▸ **Assignment**
Repeat all the records, precisely as given.

▸ **Recorded information**
= = = = =

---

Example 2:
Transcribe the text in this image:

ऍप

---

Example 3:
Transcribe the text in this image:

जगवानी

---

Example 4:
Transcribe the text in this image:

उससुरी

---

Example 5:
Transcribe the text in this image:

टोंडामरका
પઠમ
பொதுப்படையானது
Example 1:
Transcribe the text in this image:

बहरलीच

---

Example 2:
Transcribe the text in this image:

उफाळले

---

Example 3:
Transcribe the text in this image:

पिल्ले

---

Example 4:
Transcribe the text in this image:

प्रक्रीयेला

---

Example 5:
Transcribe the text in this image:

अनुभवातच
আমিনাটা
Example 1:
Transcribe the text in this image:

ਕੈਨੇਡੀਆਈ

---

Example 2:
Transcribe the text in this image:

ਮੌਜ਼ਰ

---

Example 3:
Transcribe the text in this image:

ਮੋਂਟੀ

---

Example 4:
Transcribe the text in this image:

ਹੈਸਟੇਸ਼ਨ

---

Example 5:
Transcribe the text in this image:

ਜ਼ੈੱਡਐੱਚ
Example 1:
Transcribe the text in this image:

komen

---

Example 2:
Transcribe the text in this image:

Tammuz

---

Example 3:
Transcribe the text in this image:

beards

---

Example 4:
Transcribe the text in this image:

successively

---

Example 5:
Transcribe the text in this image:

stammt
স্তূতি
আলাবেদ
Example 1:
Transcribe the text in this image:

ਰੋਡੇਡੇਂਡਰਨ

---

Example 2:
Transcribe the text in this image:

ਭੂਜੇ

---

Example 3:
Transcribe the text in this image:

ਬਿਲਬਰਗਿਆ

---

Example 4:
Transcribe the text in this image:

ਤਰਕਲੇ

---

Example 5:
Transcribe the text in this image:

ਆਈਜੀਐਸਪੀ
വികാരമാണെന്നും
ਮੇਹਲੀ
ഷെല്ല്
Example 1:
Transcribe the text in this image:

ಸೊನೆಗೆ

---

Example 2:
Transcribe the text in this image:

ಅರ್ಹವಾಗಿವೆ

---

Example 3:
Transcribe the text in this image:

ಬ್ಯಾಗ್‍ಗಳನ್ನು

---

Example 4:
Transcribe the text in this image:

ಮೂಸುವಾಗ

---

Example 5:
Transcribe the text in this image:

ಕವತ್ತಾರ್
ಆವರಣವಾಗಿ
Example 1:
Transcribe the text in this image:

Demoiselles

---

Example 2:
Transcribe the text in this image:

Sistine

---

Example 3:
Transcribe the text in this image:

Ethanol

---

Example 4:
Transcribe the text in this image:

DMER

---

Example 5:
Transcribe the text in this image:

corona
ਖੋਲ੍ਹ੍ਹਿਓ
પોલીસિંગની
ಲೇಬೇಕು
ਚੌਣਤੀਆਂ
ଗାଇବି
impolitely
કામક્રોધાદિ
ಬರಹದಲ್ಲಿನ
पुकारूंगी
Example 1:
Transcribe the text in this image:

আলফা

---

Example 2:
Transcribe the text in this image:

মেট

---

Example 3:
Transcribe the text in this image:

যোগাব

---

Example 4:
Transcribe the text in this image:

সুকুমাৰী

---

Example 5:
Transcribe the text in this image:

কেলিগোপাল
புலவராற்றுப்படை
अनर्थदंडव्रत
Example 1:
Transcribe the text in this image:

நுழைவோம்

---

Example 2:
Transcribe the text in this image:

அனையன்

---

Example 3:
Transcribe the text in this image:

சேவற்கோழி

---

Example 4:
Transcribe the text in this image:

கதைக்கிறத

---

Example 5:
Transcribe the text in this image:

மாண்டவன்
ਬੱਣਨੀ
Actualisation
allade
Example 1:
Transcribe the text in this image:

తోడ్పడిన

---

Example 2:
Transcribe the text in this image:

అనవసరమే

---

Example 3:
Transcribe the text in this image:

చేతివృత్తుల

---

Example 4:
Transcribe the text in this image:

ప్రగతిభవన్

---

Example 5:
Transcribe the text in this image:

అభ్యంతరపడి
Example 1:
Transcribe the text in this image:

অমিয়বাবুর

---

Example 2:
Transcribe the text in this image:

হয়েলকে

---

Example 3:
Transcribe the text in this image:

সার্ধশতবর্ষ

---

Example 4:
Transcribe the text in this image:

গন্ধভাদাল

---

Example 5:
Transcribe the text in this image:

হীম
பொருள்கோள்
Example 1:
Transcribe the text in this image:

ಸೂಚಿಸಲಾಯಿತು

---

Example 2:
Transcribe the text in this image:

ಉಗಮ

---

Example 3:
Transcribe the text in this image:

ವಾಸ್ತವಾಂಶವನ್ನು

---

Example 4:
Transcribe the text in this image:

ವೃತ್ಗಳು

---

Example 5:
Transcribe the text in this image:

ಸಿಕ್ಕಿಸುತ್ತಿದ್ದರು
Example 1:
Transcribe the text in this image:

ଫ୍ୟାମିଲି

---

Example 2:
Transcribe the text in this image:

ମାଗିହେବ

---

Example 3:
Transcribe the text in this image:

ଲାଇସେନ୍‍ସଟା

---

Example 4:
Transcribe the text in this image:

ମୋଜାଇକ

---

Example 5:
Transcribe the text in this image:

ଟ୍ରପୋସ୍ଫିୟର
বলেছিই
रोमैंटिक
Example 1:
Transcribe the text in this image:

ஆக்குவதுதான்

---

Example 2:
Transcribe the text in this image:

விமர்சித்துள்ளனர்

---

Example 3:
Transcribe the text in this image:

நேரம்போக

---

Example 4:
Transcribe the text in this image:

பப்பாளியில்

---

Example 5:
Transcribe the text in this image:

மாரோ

= = = = =

▸ **Response**
---

Example 2:
Transcribe the text in this image:

ऍप

---

Example 3:
Transcribe the text in this image:

जगवानी

---

Example 4:
Transcribe the text in this image:

उससुरी

---

Example 5:
Transcribe the text in this image:

टोंडामरका
પઠમ
பொதுப்படையானது
Example 1:
Transcribe the text in this image:

बहरलीच

---

Example 2:
Transcribe the text in this image:

उफाळले

---

Example 3:
Transcribe the text in this image:

पिल्ले

---

Example 4:
Transcribe the text in this image:

प्रक्रीयेला

---

Example 5:
Transcribe the text in this image:

अनुभवातच
আমিনাটা
Example 1:
Transcribe the text in this image:

ਕੈਨੇਡੀਆਈ

---

Example 2:
Transcribe the text in this image:

ਮੌਜ਼ਰ

---

Example 3:
Transcribe the text in this image:

ਮੋਂਟੀ

---

Example 4:
Transcribe the text in this image:

ਹੈਸਟੇਸ਼ਨ

---

Example 5:
Transcribe the text in this image:

ਜ਼ੈੱਡਐੱਚ
Example 1:
Transcribe the text in this image:

komen

---

Example 2:
Transcribe the text in this image:

Tammuz

---

Example 3:
Transcribe the text in this image:

beards

---

Example 4:
Transcribe the text in this image:

successively

---

Example 5:
Transcribe the text in this image:

stammt
স্তূতি
আলাবেদ
Example 1:
Transcribe the text in this image:

ਰੋਡੇਡੇਂਡਰਨ

---

Example 2:
Transcribe the text in this image:

ਭੂਜੇ

---

Example 3:
Transcribe the text in this image:

ਬਿਲਬਰਗਿਆ

---

Example 4:
Transcribe the text in this image:

ਤਰਕਲੇ

---

Example 5:
Transcribe the text in this image:

ਆਈਜੀਐਸਪੀ
വികാരമാണെന്നും
ਮੇਹਲੀ
ഷെല്ല്
Example 1:
Transcribe the text in this image:

ಸೊನೆಗೆ

---

Example 2:
Transcribe the text in this image:

ಅರ್ಹವಾಗಿವೆ

---

Example 3:
Transcribe the text in this image:

ಬ್ಯಾಗ್‍ಗಳನ್ನು

---

Example 4:
Transcribe the text in this image:

ಮೂಸುವಾಗ

---

Example 5:
Transcribe the text in this image:

ಕವತ್ತಾರ್
ಆವರಣವಾಗಿ
Example 1:
Transcribe the text in this image:

Demoiselles

---

Example 2:
Transcribe the text in this image:

Sistine

---

Example 3:
Transcribe the text in this image:

Ethanol

---

Example 4:
Transcribe the text in this image:

DMER

---

Example 5:
Transcribe the text in this image:

corona
ਖੋਲ੍ਹ੍ਹਿਓ
પોલીસિંગની
ಲೇಬೇಕು
ਚੌਣਤੀਆਂ
ଗାଇବି
impolitely
કામક્રોધાદિ
ಬರಹದಲ್ಲಿನ
पुकारूंगी
Example 1:
Transcribe the text in this image:

আলফা

---

Example 2:
Transcribe the text in this image:

মেট

---

Example 3:
Transcribe the text in this image:

যোগাব

---

Example 4:
Transcribe the text in this image:

সুকুমাৰী

---

Example 5:
Transcribe the text in this image:

কেলিগোপাল
புலவராற்றுப்படை
अनर्थदंडव्रत
Example 1:
Transcribe the text in this image:

நுழைவோம்

---

Example 2:
Transcribe the text in this image:

அனையன்

---

Example 3:
Transcribe the text in this image:

சேவற்கோழி

---

Example 4:
Transcribe the text in this image:

கதைக்கிறத

---

Example 5:
Transcribe the text in this image:

மாண்டவன்
ਬੱਣਨੀ
Actualisation
allade
Example 1:
Transcribe the text in this image:

తోడ్పడిన

---

Example 2:
Transcribe the text in this image:

అనవసరమే

---

Example 3:
Transcribe the text in this image:

చేతివృత్తుల

---

Example 4:
Transcribe the text in this image:

ప్రగతిభవన్

---

Example 5:
Transcribe the text in this image:

అభ్యంతరపడి
Example 1:
Transcribe the text in this image:

অমিয়বাবুর

---

Example 2:
Transcribe the text in this image:

হয়েলকে

---

Example 3:
Transcribe the text in this image:

সার্ধশতবর্ষ

---

Example 4:
Transcribe the text in this image:

গন্ধভাদাল

---

Example 5:
Transcribe the text in this image:

হীম
பொருள்கோள்
Example 1:
Transcribe the text in this image:

ಸೂಚಿಸಲಾಯಿತು

---

Example 2:
Transcribe the text in this image:

ಉಗಮ

---

Example 3:
Transcribe the text in this image:

ವಾಸ್ತವಾಂಶವನ್ನು

---

Example 4:
Transcribe the text in this image:

ವೃತ್ಗಳು

---

Example 5:
Transcribe the text in this image:

ಸಿಕ್ಕಿಸುತ್ತಿದ್ದರು
Example 1:
Transcribe the text in this image:

ଫ୍ୟାମିଲି

---

Example 2:
Transcribe the text in this image:

ମାଗିହେବ

---

Example 3:
Transcribe the text in this image:

ଲାଇସେନ୍‍ସଟା

---

Example 4:
Transcribe the text in this image:

ମୋଜାଇକ

---

Example 5:
Transcribe the text in this image:

ଟ୍ରପୋସ୍ଫିୟର
বলেছিই
रोमैंटिक
Example 1:
Transcribe the text in this image:

ஆக்குவதுதான்

---

Example 2:
Transcribe the text in this image:

விமர்சித்துள்ளனர்

---

Example 3:
Transcribe the text in this image:

நேரம்போக

---

Example 4:
Transcribe the text in this image:

பப்பாளியில்

---

Example 5:
Transcribe the text in this image:

மாரோ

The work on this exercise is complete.